═══ Document section
The analysis of a sponge-like structure further demonstrates that a crack propagating in the direction of an increasing thickness tends to deflect at an earlier stage (Fig. 5a, \(c=20.7\) μm), compared to a crack propagating in the opposite direction (Fig. 5b, \(c=36.5\) μm). Crack deflection in a reference laminate without grading occurs at \(c=30.1\) μm (dashed vertical lines), showing the advantage of an increasing thickness over a decreasing thickness. However, the dependence on layer thickness is sensitive to the ratio between the adhesive and cohesive fracture energies, sometimes causing a reversal of the deflection condition (see Section "Experimental evidence"). The deflection typically occurs at the protein interface between silica layers (Fig. 5a,b insets).

How do these very different toughening strategies work? In other words, how is early deflection encouraged by each laminate type? In the decreasing modulus case (scorpion), the rates of change of the stored and gained elastic energies with a growing crack are such that when the crack is entering a more compliant medium, the likelihood of deflection is higher. This can be seen in the deflection condition (Eq. (4)), when the average modulus of the region beyond the crack tip, \({\overline{E}}_{2}\), is low (that is, compliant). In the increasing thickness case (sponge), this effect is not present as the modulus is uniform, and the deflection condition may be rewritten by substituting \(\overline{E}={\overline{E}}_{2}\) in Eq. (4) and rearranging:

$$c>\left(1-\frac{1}{4\pi {G}_{ad}/{G}_{co}}\right)d$$
(7)
══════
### Parts of the exercise
a – Answer these questions about the passage on crack deflection in graded laminates, one line per answer, marked (i), (ii), (iii) like the questions.
(i) At what value of c does crack deflection occur in the reference laminate without grading?
(ii) Where does the deflection typically occur in the sponge-like structure?
(iii) Which organism is linked to the decreasing modulus case?
b – Sum up the passage on crack deflection in graded laminates in two sentences.
c – Write the next part of the passage on crack deflection in graded laminates, starting after equation (7).
═══ Dataset content
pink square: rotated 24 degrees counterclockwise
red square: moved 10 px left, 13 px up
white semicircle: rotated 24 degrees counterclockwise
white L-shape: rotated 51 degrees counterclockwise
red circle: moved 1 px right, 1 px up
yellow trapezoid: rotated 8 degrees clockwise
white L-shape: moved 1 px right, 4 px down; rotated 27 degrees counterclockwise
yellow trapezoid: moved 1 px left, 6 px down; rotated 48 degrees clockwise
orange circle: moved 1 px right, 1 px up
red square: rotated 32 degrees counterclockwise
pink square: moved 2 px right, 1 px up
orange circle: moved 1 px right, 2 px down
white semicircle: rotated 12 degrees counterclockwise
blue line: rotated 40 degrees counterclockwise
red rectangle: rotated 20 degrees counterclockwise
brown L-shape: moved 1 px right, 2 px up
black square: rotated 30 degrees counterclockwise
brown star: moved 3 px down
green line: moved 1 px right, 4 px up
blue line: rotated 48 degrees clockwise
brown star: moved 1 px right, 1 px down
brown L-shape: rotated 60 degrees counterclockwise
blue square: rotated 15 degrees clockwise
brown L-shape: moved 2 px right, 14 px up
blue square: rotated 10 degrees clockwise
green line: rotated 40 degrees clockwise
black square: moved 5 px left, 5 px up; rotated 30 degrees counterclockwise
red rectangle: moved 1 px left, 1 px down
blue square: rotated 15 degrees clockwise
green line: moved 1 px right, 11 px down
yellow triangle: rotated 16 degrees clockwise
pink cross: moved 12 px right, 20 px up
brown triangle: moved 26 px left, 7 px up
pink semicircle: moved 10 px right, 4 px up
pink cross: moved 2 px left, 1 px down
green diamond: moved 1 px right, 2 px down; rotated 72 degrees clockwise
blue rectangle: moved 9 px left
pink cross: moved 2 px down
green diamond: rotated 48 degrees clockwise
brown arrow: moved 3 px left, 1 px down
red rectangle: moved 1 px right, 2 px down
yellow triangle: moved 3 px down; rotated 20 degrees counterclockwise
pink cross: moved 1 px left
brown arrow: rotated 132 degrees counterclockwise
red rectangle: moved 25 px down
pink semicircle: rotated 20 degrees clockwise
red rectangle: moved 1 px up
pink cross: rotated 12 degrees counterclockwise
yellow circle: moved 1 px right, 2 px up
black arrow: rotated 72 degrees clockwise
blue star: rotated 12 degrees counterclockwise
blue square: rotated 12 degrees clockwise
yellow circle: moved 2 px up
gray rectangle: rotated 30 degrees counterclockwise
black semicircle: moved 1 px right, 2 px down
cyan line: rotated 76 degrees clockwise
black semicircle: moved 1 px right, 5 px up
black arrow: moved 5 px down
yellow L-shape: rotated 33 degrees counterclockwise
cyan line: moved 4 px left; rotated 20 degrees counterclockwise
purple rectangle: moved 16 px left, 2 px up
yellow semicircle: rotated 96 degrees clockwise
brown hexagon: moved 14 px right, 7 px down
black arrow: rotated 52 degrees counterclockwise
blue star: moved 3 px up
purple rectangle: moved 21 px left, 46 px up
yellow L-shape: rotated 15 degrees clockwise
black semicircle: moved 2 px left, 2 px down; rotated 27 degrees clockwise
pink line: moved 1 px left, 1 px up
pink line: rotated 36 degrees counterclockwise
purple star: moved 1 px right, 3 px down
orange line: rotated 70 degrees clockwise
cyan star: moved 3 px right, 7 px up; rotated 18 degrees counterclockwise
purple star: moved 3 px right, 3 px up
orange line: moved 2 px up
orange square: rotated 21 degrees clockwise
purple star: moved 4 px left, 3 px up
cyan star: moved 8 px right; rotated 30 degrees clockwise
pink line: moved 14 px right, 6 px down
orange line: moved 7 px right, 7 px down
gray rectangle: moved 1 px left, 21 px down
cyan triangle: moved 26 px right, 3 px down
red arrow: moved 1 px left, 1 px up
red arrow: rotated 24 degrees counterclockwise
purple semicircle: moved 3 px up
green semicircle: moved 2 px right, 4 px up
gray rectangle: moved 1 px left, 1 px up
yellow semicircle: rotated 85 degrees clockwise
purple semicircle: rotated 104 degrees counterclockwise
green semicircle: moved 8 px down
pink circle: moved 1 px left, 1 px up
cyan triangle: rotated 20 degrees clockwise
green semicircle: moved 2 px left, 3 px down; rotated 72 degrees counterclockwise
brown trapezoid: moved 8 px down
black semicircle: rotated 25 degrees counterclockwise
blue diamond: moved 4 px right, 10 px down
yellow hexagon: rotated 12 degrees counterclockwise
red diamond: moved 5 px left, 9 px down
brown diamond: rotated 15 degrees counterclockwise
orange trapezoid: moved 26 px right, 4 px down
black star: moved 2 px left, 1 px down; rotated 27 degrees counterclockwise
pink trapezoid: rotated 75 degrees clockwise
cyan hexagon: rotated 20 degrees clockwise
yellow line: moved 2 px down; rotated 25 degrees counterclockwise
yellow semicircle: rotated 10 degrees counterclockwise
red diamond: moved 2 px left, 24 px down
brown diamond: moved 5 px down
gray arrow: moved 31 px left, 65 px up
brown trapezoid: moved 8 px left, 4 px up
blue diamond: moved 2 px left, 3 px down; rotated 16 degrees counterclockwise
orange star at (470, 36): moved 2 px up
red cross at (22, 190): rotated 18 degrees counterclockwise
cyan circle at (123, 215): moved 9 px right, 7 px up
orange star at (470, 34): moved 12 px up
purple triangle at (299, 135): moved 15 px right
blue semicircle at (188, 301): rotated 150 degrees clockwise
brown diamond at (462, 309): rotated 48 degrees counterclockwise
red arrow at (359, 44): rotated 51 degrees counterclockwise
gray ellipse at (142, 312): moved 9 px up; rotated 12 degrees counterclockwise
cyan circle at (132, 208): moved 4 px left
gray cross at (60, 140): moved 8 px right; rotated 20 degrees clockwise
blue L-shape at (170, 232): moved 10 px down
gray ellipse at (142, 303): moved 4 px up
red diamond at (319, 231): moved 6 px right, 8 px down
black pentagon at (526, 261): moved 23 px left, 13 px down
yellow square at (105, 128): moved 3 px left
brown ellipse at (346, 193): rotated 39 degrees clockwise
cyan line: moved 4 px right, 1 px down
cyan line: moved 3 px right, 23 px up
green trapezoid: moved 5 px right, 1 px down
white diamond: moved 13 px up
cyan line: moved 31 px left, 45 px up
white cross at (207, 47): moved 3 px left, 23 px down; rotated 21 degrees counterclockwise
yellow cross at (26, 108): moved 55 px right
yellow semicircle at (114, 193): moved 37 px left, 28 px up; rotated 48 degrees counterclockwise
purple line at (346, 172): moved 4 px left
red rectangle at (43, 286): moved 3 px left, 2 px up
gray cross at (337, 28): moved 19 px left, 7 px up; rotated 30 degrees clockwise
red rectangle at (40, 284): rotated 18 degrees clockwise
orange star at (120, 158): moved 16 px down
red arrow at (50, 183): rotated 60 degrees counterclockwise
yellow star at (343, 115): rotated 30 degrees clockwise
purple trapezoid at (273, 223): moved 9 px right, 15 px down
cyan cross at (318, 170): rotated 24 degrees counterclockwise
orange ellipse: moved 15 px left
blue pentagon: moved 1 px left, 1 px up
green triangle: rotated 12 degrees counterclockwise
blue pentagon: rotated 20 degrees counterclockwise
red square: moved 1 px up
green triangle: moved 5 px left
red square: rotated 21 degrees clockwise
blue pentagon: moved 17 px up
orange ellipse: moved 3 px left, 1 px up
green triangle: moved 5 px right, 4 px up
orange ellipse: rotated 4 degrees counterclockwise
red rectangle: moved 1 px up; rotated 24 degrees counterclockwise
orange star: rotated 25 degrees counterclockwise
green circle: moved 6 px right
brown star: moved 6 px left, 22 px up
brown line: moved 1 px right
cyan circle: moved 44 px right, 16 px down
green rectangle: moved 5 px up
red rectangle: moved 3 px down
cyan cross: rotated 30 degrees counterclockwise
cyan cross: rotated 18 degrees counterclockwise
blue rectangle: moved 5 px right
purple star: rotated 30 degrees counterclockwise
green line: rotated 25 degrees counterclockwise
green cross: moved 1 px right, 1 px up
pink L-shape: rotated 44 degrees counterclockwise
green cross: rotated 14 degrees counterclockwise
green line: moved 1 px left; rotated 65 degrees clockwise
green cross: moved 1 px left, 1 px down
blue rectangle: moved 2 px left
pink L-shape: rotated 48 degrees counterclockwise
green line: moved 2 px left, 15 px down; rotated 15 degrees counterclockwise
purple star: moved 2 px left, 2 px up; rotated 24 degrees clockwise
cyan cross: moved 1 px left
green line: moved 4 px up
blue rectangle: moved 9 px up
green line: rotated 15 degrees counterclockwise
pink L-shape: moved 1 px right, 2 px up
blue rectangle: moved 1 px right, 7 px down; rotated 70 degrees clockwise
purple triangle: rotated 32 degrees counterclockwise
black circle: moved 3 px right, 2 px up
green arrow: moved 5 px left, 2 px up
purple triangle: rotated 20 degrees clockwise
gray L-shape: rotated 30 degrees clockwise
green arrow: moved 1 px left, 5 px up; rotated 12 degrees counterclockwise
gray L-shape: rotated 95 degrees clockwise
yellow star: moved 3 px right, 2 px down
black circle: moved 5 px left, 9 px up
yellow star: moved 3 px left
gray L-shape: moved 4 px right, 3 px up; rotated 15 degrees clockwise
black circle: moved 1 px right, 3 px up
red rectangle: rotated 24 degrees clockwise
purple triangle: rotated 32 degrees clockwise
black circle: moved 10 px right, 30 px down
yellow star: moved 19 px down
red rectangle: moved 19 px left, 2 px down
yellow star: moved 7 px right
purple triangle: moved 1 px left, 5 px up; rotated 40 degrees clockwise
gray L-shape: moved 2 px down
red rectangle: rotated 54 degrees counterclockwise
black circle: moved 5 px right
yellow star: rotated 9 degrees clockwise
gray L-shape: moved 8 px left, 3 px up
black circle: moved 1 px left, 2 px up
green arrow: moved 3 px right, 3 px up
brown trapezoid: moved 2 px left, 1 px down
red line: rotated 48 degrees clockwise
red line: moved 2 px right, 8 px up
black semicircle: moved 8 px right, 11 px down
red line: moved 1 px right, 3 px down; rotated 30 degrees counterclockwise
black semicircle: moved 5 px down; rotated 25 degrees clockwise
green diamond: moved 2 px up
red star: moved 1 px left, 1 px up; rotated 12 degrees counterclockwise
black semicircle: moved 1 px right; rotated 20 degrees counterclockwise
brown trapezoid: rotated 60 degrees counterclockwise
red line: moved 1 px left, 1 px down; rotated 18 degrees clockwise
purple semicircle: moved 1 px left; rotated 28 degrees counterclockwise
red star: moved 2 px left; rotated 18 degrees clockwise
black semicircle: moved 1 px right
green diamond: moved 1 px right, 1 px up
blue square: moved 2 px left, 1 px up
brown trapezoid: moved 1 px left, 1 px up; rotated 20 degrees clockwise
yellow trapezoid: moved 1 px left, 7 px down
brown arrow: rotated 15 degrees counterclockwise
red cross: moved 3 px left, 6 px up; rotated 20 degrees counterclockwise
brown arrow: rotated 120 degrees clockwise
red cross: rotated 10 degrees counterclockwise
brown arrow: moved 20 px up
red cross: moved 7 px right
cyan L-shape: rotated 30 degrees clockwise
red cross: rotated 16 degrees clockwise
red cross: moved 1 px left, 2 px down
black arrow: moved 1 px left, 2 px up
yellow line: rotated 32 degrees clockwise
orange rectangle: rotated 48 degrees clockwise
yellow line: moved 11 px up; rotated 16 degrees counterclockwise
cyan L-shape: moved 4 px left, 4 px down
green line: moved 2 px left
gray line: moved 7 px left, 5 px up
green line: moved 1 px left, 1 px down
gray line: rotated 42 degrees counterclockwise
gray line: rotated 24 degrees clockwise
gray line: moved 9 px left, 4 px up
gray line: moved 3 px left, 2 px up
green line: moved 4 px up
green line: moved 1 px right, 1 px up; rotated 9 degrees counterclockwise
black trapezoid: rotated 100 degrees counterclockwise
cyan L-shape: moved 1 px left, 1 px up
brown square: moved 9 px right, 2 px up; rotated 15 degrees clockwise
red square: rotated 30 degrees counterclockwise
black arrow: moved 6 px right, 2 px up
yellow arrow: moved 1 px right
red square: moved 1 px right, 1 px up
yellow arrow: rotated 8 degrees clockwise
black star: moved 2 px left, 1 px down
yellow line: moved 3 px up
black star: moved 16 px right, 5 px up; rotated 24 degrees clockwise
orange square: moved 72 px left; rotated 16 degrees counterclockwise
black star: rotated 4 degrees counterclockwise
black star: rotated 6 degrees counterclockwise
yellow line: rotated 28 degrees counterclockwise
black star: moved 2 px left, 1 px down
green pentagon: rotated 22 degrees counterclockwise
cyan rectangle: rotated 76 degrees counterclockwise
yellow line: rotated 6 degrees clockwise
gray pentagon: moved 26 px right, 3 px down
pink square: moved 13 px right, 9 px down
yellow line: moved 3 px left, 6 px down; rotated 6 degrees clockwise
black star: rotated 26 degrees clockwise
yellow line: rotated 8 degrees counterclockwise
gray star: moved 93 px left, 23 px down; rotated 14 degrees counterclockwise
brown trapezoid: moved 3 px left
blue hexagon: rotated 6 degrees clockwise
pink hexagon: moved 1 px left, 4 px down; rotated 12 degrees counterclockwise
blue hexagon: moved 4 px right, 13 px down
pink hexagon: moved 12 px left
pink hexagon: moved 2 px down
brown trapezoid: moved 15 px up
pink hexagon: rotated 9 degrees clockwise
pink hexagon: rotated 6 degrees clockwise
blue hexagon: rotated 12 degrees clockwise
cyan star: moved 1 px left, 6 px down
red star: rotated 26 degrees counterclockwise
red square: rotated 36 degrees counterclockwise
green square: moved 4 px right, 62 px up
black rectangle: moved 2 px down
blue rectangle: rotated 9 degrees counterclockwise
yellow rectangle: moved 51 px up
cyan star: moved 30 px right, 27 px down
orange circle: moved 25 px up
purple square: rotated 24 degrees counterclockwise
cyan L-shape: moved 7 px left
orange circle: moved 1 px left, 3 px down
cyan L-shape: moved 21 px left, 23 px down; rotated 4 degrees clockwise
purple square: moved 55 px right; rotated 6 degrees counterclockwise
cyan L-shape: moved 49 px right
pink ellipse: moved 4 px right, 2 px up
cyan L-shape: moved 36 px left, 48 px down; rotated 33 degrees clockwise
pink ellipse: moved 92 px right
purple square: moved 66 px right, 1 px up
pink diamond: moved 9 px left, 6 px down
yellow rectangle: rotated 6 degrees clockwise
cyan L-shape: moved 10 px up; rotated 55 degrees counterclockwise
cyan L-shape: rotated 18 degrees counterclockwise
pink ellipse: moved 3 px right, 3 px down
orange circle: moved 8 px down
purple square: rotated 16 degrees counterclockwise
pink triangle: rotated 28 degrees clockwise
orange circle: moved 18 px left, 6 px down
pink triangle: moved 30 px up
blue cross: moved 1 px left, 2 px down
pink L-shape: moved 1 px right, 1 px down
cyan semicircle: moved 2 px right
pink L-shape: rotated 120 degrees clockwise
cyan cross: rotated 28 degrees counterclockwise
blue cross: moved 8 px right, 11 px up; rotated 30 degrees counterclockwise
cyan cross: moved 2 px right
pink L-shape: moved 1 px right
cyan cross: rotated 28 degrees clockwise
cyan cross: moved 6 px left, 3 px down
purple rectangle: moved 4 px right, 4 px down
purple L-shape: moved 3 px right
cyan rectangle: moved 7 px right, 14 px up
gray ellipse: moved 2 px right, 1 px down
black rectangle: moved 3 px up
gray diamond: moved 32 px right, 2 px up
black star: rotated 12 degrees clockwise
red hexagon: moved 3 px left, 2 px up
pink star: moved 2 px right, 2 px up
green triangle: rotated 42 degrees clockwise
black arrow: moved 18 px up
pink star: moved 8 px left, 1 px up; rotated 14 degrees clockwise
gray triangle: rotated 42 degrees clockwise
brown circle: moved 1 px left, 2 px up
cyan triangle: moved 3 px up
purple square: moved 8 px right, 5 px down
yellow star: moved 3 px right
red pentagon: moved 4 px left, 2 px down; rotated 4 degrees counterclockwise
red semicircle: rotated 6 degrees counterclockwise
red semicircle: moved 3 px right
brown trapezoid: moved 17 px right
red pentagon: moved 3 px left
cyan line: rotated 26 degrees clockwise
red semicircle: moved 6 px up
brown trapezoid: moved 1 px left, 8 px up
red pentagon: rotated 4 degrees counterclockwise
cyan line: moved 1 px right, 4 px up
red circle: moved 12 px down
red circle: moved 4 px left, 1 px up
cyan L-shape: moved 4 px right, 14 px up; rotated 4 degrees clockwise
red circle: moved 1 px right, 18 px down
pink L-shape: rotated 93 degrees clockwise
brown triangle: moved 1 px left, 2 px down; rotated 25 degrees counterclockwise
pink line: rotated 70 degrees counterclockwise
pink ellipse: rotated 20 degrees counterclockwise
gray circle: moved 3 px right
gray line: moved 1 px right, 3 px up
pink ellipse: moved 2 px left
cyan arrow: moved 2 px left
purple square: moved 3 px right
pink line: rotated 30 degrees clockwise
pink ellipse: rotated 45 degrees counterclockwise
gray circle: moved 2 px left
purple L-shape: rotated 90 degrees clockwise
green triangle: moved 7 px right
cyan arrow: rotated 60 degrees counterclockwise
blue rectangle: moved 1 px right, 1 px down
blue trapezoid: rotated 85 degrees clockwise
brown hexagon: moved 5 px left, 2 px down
══════
### Answer list
a –
(i) At c = 30.1 μm.
(ii) At the protein interface between silica layers.
(iii) The scorpion.

b – In a sponge-like structure, a crack moving in the direction of increasing thickness deflects earlier (c = 20.7 μm) than one moving the opposite way (c = 36.5 μm) or one in an ungraded reference laminate (c = 30.1 μm), usually at the protein interface between silica layers, though this thickness effect is sensitive to the ratio of adhesive to cohesive fracture energies. In the decreasing modulus (scorpion) case, deflection is more likely when the crack enters a more compliant medium, while in the increasing thickness (sponge) case the modulus is uniform, so the deflection condition can be rewritten by substituting the uniform modulus into Eq. (4).

c –
If the protein interfaces were not present, \({G}_{ad}={G}_{co}\) (the silica fracture energy is isotropic), resulting in deflection at \(c>92.1\) μm, a detrimental brittle failure characteristic of silica. However, because of the large difference in adhesive fracture energies between the silica and protein, the fracture energy ratio, \({G}_{ad}/{G}_{co}\), drops abruptly at an interface, increasing the likelihood of deflection. Such deflection depends critically on the specific position of a nearby interface; if the next interface is farther away, the adhesive stress negative peak might not cross the cohesive stress curve, and deflection might be deferred. Such occurrence can adversely reverse the deflection condition, as mentioned above. On the other hand, the stress crossings of the successively repeating adhesive negative peaks imply a possible repetitive transition from propagation to delamination and back (illustrated in Fig. 1d), resulting in the stepwise fracture observed in spicule experiments41. Note that Eq. (7) applies also to a uniform laminate without any grading.

Experimental evidence

The proposed crack deflection model offers the advantage of exploring toughening strategies under various loading scenarios, laminate configurations, and material properties. Experimental analysis of the scorpion's cuticle and the sponge’s spicule structures at the nano and micro scales to monitor crack evolution across layers is a highly challenging task, and it falls outside the scope of this study. Nevertheless, prior studies conducted macroscale mechanical tests that lend support to the model.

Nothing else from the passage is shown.